‘I have waited for you here … because I have things that I must tell you in private.’
“So you believe. Now listen to me: I married Samuel Rock in order that you might marry Emma Levinger. I meant to marry you, Henry, but your mother came to me and implored me not to do so, so I took this means of putting myself out of the reach of temptation.”
“My mother came to you, and you did that! Why, you must be mad!”
“Perhaps; but so it is, and the plot has answered very well, especially as our child is dead.”
“Our child!” he said, turning deathly pale: “was there any child?”
“Yes, Henry; and she was very like you. Her name was Joan. I thought that you would wish her to be called Joan. I buried her about a month ago.”

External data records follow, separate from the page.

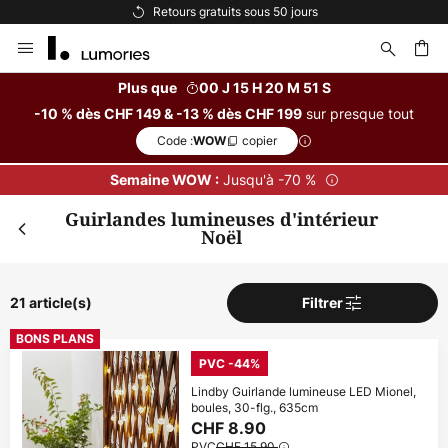
Options de paiement flexibles
Allez
au
contenu
Plus que
00 J 15 H 20 M 50 S
sur presque tout
-10 % dès CHF 149 & -13 % dès CHF 199
ercher
Code :
copier
WOW
Jusqu'à -70 %
Semaine WOW :
Guirlandes lumineuses d'intérieur
Noël
21 article(s)
Filtrer
BONS PLANS
PVC -44%
Lindby Guirlande lumineuse LED Mionel,
boules, 30-flg., 635cm
CHF 8.90
PVC
CHF 15.90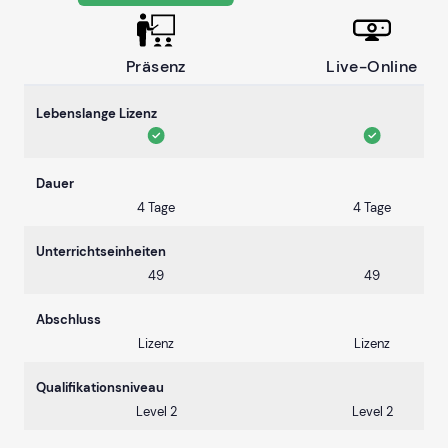
Präsenz
Live-Online
Lebenslange Lizenz
Dauer
4 Tage
4 Tage
Unterrichtseinheiten
49
49
Abschluss
Lizenz
Lizenz
Qualifikationsniveau
Level 2
Level 2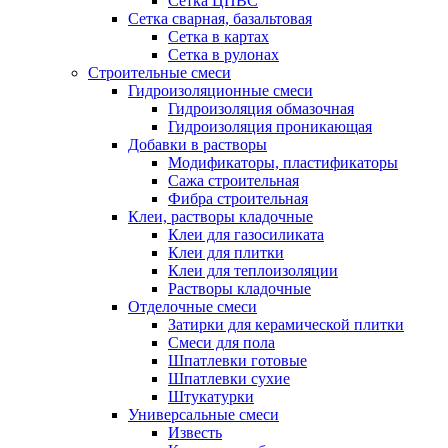
Сетка ЦПВС
Сетка сварная, базальтовая
Сетка в картах
Сетка в рулонах
Строительные смеси
Гидроизоляционные смеси
Гидроизоляция обмазочная
Гидроизоляция проникающая
Добавки в растворы
Модификаторы, пластификаторы
Сажа строительная
Фибра строительная
Клеи, растворы кладочные
Клеи для газосиликата
Клеи для плитки
Клеи для теплоизоляции
Растворы кладочные
Отделочные смеси
Затирки для керамической плитки
Смеси для пола
Шпатлевки готовые
Шпатлевки сухие
Штукатурки
Универсальные смеси
Известь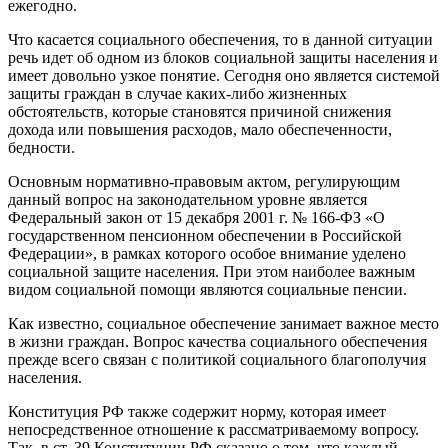
ежегодно.
Что касается социального обеспечения, то в данной ситуации
речь идет об одном из блоков социальной защиты населения и
имеет довольно узкое понятие. Сегодня оно является системой
защиты граждан в случае каких-либо жизненных
обстоятельств, которые становятся причиной снижения
дохода или повышения расходов, мало обеспеченности,
бедности.
Основным нормативно-правовым актом, регулирующим
данный вопрос на законодательном уровне является
Федеральный закон от 15 декабря 2001 г. № 166-ФЗ «О
государственном пенсионном обеспечении в Российской
Федерации», в рамках которого особое внимание уделено
социальной защите населения. При этом наиболее важным
видом социальной помощи являются социальные пенсии.
Как известно, социальное обеспечение занимает важное место
в жизни граждан. Вопрос качества социального обеспечения
прежде всего связан с политикой социального благополучия
населения.
Конституция РФ также содержит норму, которая имеет
непосредственное отношение к рассматриваемому вопросу.
Так, в ст. 39 Конституции РФ сказано о том, что каждый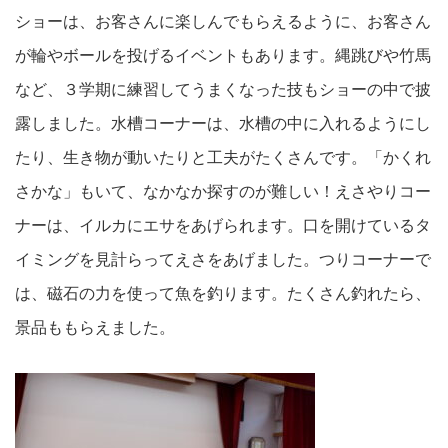
ショーは、お客さんに楽しんでもらえるように、お客さん
が輪やボールを投げるイベントもあります。縄跳びや竹馬
など、３学期に練習してうまくなった技もショーの中で披
露しました。水槽コーナーは、水槽の中に入れるようにし
たり、生き物が動いたりと工夫がたくさんです。「かくれ
さかな」もいて、なかなか探すのが難しい！えさやりコー
ナーは、イルカにエサをあげられます。口を開けているタ
イミングを見計らってえさをあげました。つりコーナーで
は、磁石の力を使って魚を釣ります。たくさん釣れたら、
景品ももらえました。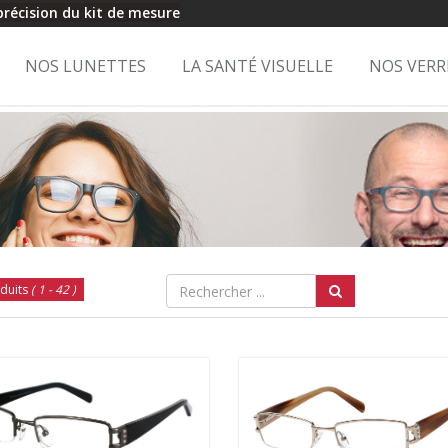
 précision du kit de mesure
NOS LUNETTES
LA SANTÉ VISUELLE
NOS VERR
duits
( 1 - 42 )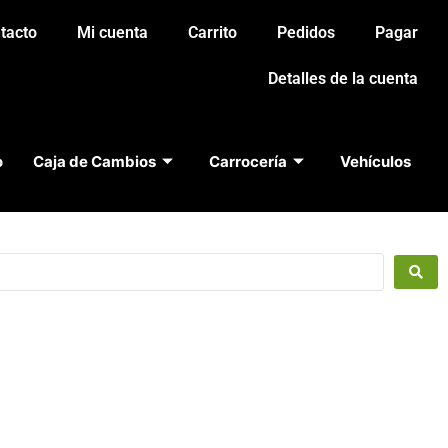
tacto
Mi cuenta
Carrito
Pedidos
Pagar
Detalles de la cuenta
o
Caja de Cambios
Carrocería
Vehículos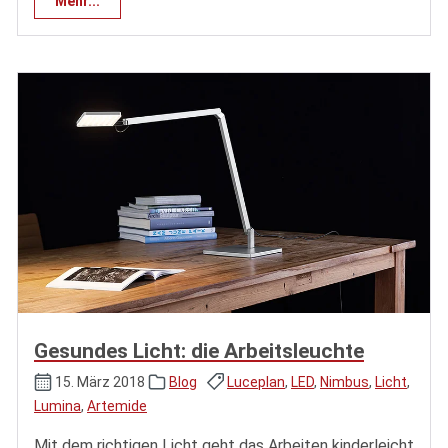
Mehr...
Gesundes Licht: die Arbeitsleuchte
15. März 2018
Blog
Luceplan
,
LED
,
Nimbus
,
Licht
,
Lumina
,
Artemide
Mit dem richtigen Licht geht das Arbeiten kinderleicht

For a moment he hid his face in his hands, then said, “Perhaps, Joan, you will explain, for I am bewildered.”
So she told him all.
“Fate and our own folly have dealt very hardly with us, Joan,” he said in a quiet voice when she had finished; “and now I do not see what there is to be done. We are both of us married, and there is nothing between us except our past and the dead child. By Heaven! you are a noble woman, but also you are a foolish one. Why could you not consult me instead of listening to my mother, or to any one else who chose to plead with you in my interests—and their own?”
“If I had consulted you, Henry, by now I should have been your wife.”